## Texte à lire
Ram Ben Barak attribue la chute de Yesh Atid au boycott du gouvernement en 2023
Le député à la Knesset Ram Ben Barak a affirmé que le refus de Yesh Atid d'intégrer le gouvernement d'urgence en octobre 2023 a provoqué sa chute dans les sondages, tout en assumant ce choix.

Le député à la Knesset Ram Ben Barak, l'un des hauts dirigeants du parti Yesh Atid, est revenu ce dimanche sur son positionnement à la cinquième place de la liste électorale et sur la crise interne que traverse sa formation lors d'un entretien accordé à la radio 103FM.
La décision d'octobre 2023
Analysant le recul significatif de Yesh Atid dans les sondages, Ben Barak a désigné le refus du parti d'intégrer le gouvernement d'urgence après le 7 octobre 2023 comme le principal facteur de cette baisse.
Ben Barak a déclaré :
« Le coup le plus dur a été porté en octobre 2023, lorsque nous avons décidé de ne pas entrer au gouvernement tant qu'Itamar Ben Gvir et Bezalel Smotrich s'y trouvaient. C'est à ce moment-là que la baisse la plus brutale s'est produite. »
Il a également commenté le choix de Benny Gantz de rejoindre le cabinet de guerre à l'époque :
« Benny Gantz y est allé contre notre avis. Nous lui avions dit d'attendre deux ou trois jours, le temps que nous puissions les faire sortir. »

## Extraits de données
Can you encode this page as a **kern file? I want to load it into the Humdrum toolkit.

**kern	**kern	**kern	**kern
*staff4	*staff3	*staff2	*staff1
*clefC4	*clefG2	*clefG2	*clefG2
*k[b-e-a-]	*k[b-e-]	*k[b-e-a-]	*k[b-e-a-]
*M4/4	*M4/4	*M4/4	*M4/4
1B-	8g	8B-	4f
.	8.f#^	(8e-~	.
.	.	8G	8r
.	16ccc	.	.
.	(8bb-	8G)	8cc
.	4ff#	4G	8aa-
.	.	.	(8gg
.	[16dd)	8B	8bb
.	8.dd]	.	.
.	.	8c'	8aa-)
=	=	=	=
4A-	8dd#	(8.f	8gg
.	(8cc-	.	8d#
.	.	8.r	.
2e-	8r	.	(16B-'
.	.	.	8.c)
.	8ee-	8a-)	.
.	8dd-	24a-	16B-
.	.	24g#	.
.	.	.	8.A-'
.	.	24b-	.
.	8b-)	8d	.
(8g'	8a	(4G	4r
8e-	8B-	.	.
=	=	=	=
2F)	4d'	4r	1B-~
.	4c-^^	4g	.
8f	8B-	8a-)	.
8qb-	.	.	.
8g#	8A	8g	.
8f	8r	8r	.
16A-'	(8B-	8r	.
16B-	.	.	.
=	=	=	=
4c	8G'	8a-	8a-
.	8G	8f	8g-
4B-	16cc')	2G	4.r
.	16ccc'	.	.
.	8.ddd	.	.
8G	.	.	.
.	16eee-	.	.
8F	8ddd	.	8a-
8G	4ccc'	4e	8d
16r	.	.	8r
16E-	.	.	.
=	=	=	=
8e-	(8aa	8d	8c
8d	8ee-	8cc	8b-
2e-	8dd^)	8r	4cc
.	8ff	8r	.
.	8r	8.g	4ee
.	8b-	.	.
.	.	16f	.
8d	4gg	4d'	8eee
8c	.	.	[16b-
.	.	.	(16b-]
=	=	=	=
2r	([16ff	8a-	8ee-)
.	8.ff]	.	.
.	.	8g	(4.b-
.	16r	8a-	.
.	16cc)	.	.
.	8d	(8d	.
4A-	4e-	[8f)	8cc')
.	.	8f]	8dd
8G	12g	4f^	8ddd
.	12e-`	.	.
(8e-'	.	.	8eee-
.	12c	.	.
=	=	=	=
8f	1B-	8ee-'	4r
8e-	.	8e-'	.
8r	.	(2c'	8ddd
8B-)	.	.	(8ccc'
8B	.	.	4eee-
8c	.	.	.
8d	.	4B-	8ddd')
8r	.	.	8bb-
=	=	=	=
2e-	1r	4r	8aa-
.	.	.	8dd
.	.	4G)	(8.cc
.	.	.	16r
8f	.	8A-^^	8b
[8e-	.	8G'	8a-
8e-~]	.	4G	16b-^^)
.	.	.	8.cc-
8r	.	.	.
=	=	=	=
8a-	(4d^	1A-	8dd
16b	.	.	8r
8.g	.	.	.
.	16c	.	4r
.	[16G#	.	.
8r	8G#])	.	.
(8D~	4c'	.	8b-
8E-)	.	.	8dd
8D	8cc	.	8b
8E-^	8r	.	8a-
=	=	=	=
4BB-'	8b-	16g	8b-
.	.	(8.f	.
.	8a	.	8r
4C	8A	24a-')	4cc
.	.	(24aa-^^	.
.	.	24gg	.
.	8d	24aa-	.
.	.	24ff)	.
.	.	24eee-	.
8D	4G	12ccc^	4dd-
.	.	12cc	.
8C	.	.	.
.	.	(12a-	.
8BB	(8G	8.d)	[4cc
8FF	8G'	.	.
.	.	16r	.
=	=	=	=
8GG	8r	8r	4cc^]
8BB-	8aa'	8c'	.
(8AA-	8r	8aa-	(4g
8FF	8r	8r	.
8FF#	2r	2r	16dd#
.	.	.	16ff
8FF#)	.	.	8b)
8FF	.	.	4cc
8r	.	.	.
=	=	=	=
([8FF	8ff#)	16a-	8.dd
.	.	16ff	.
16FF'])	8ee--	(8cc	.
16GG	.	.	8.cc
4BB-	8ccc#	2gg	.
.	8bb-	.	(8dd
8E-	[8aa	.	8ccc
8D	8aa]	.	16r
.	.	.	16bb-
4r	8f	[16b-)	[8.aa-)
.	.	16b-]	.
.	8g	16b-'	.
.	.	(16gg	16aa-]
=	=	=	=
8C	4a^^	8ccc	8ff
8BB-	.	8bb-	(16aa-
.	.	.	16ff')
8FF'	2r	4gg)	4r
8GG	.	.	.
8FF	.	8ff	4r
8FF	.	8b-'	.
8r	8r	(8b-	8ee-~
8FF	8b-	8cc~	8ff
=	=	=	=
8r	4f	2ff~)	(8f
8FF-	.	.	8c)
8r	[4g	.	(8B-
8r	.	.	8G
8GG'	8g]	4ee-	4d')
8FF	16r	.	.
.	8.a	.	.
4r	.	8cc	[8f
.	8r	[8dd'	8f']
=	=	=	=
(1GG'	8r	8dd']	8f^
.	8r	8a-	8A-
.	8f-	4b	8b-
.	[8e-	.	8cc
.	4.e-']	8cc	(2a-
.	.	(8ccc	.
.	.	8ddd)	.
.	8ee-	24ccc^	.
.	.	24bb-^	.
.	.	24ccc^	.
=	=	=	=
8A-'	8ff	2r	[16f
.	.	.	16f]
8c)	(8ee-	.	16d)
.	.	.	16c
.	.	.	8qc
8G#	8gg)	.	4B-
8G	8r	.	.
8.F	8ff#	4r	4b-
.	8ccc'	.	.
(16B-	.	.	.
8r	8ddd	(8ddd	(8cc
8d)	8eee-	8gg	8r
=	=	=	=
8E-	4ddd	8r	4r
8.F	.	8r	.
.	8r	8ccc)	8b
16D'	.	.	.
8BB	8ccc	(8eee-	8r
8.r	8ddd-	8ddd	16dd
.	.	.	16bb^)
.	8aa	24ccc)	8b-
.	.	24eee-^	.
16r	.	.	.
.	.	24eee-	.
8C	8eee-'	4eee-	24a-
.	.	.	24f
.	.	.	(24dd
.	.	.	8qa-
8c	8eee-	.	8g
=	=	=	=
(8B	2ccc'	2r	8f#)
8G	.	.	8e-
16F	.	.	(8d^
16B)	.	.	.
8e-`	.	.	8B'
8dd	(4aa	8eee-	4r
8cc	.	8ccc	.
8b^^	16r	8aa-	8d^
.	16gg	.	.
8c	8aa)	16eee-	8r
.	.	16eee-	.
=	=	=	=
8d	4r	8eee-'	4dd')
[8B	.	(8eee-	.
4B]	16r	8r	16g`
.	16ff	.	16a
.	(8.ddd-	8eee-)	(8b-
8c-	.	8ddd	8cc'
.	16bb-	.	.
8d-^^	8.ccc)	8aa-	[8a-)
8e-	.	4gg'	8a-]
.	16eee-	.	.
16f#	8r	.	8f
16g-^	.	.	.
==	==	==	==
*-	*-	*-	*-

## Exercice 1
Dites si chacune des affirmations suivantes concorde avec le texte sur Yesh Atid, en citant les mots du texte qui tranchent. (a) Ben Barak s'est exprimé à la radio 103FM. (b) Benny Gantz a rejoint le cabinet de guerre avec l'accord de Yesh Atid. (c) Ben Barak occupe la troisième place de la liste électorale.
## Exercice 2
D'après le texte sur Yesh Atid, combien de temps Benny Gantz devait-il attendre selon le conseil du parti ?
## Exercice 3
Prolongez le texte sur Yesh Atid à partir de sa dernière phrase.

## Corrigé 1
(a) Oui : « lors d'un entretien accordé à la radio 103FM ».
(b) Non : « Benny Gantz y est allé contre notre avis. »
(c) Non : « son positionnement à la cinquième place de la liste électorale ».

## Corrigé 2
Deux ou trois jours.

## Corrigé 3
Malgré le coût politique, Ben Barak a affirmé ne pas regretter cette décision, soulignant que la majorité de 64 sièges du bloc adverse aurait de toute façon bloqué leur influence, à l'instar de l'expérience de Gadi Eisenkot et Benny Gantz au sein du cabinet.
Relations internes et transition générationnelle
Ben Barak a rejeté l'idée que sa cinquième place sur la liste soit liée à sa précédente candidature face au chef du parti Yair Lapid, qualifiant leurs relations de stables et cordiales en dépit de divergences idéologiques.
Évoquant le départ de plusieurs députés sortants de la liste électorale, il a décrit une période complexe mais nécessaire de renouvellement générationnel afin de reconstruire le parti pour l'avenir.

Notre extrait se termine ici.